═══ Excerto do documento ═══

A África do Sul anunciou, através do MTN Group, a abertura de candidaturas para a edição de 2026 do Programa Pan-Africano de Inovação em Media (MIP), uma iniciativa que visa fortalecer o futuro do jornalismo em África através de formação especializada, inovação e colaboração entre profissionais do sector.
O programa terá a duração de 12 semanas, distribuídas ao longo de seis meses, combinando módulos académicos online com uma imersão presencial em Joanesburgo. A formação abordará temas como transformação digital, sustentabilidade dos media, ética, inovação em redacções e o impacto das tecnologias emergentes no ecossistema da informação.
De acordo com o site Tech Africa, o projecto lançado em parceria com a Universidade de Joanesburgo e o African Editors Forum, representa a expansão de uma iniciativa anteriormente implementada na Nigéria, para uma plataforma de âmbito continental. Além disso, a iniciativa foi destacada por vários intervenientes como um passo essencial para o fortalecimento do jornalismo no continente africano.
“Através do MIP da MTN, em parceria com a Universidade, investimos no futuro do jornalismo, ao dotar os profissionais de media das competências, redes e ferramentas necessárias para navegar num cenário de informação em rápida transformação. Esta iniciativa reforça o compromisso da MTN em apoiar meios de comunicação fortes, éticos e sustentáveis nos nossos mercados, e em promover as vozes que moldam as histórias do nosso continente”, afirmou Nompilo Morafo, directora de Sustentabilidade e Assuntos Corporativos, MTN Group.

═══

Enunciado A:
Responda às perguntas seguintes sobre a notícia do Programa Pan-Africano de Inovação em Media:
(i) Quanto tempo dura o programa e ao longo de quantos meses se distribui?
(ii) Em parceria com que entidades foi lançado o projecto?
(iii) Que cargo ocupa Nompilo Morafo?
Enunciado B: Prossiga, por favor, a notícia sobre o Programa Pan-Africano de Inovação em Media a partir da última frase apresentada.
O material que se segue não é necessário.

═══ Dados extraídos ═══

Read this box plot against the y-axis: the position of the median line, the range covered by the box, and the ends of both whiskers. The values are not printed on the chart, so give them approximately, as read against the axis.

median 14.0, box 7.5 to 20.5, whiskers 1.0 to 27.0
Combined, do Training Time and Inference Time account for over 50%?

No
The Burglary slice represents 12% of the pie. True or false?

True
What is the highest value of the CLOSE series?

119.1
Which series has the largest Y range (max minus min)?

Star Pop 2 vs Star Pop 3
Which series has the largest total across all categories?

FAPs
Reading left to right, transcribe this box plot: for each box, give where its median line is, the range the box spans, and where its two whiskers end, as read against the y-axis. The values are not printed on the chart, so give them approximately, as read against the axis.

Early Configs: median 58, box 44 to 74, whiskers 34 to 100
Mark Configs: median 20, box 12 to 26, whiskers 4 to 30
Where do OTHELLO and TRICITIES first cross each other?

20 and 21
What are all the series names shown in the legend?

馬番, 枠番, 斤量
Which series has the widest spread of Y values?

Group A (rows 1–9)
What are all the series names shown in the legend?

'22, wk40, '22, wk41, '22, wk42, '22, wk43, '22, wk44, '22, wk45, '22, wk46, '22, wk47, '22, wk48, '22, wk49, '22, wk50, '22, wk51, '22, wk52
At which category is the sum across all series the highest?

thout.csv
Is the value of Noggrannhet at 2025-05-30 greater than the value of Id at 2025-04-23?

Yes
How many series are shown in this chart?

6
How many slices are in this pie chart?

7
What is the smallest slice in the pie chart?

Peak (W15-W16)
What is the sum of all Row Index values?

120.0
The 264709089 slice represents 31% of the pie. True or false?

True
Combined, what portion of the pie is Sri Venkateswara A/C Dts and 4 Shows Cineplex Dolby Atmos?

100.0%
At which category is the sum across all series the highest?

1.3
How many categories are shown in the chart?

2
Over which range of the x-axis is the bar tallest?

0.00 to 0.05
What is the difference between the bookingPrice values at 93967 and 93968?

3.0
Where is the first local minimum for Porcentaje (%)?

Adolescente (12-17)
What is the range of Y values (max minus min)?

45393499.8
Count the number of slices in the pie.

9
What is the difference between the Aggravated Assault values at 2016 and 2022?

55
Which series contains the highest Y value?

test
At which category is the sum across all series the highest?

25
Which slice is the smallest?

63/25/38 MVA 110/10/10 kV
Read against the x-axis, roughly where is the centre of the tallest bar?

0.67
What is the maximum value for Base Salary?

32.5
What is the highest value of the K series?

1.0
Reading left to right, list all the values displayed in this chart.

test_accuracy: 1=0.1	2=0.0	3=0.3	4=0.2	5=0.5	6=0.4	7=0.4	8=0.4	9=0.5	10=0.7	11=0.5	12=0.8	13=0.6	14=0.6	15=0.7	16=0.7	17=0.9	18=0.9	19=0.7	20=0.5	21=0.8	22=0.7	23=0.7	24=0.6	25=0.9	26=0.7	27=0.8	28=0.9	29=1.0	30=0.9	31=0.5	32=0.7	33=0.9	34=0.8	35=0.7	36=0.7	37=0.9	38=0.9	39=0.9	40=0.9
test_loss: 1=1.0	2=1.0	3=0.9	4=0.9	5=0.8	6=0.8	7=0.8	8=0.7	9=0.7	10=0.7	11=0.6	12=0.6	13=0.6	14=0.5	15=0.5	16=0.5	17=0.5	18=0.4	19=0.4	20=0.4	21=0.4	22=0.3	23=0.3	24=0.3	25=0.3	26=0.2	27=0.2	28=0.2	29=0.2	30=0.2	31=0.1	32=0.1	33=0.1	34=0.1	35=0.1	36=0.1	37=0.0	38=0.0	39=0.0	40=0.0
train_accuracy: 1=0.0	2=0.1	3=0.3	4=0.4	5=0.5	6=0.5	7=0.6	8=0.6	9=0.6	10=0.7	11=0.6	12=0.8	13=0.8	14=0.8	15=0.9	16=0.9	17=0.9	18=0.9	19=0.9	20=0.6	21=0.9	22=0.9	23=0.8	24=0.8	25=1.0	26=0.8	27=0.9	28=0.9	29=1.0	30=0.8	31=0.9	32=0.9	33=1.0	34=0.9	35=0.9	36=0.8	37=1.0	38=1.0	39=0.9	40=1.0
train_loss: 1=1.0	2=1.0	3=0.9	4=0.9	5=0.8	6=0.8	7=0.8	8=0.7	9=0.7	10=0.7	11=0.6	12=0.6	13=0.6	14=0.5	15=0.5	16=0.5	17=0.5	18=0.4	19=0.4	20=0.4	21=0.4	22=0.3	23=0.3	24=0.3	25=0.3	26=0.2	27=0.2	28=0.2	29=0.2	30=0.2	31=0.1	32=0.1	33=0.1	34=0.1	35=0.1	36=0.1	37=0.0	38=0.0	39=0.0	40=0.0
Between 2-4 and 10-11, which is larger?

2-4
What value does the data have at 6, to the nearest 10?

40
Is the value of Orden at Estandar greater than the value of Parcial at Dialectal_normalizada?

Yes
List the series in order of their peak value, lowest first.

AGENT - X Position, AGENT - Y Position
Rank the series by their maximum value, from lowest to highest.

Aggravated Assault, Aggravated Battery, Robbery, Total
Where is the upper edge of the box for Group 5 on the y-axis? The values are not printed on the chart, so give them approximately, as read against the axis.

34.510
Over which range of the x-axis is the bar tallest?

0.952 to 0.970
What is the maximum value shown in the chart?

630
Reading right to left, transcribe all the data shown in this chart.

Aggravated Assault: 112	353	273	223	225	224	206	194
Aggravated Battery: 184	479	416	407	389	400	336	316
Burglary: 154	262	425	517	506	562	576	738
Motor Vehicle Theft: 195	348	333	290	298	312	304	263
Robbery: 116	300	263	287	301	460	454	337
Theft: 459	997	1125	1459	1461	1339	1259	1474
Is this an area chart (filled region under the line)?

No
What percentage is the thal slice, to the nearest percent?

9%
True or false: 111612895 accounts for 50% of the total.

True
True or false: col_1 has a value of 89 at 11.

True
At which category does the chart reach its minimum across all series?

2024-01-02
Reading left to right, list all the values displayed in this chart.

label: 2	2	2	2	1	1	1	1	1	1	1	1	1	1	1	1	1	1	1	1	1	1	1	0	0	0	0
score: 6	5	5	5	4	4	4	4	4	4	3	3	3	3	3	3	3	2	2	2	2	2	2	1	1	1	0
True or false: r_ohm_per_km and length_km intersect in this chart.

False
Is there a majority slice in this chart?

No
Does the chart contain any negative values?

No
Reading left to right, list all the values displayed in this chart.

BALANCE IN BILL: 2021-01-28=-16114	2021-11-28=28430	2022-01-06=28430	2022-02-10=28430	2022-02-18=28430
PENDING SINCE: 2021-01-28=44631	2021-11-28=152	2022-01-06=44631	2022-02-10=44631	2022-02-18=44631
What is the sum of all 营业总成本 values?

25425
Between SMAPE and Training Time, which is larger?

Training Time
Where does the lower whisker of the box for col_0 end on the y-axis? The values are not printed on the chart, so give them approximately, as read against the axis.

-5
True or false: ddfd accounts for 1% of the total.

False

═══

Resposta escrita A:
(i) Dura 12 semanas, distribuídas ao longo de seis meses.
(ii) Com a Universidade de Joanesburgo e o African Editors Forum.
(iii) É directora de Sustentabilidade e Assuntos Corporativos do MTN Group.

Resposta escrita B:
As candidaturas decorrem até 30 de Abril de 2026 e destinam-se a jornalistas, editores e profissionais de media de mercados onde a MTN opera, com experiência intermédia ou sénior e forte compromisso com o jornalismo ético e inovador.
Por sua vez, Churchill Otieno, presidente do African Editors Forum, sublinhou que, para África aprofundar a democracia e a coesão social, é necessário ter redacções fortes, independentes e capazes de se adaptar às mudanças rápidas da dinâmica dos media. “O Programa Pan-Africano de Inovação em Media oferece uma plataforma vital para que jornalistas e editores possam aperfeiçoar competências, colaborar entre fronteiras e inovar no interesse do público.”
Além da componente académica, os participantes terão acesso a imersões em redacções, masterclasses, visitas de estudo e actividades de networking entre profissionais de vários países africanos, promovendo uma comunidade pan-africana de prática jornalística.
Após o encerramento das candidaturas, os candidatos serão avaliados e seleccionados pela Universidade de Joanesburgo e pela African Editors Forum, com base no mérito profissional, impacto potencial e compromisso com a evolução do sector dos media em África.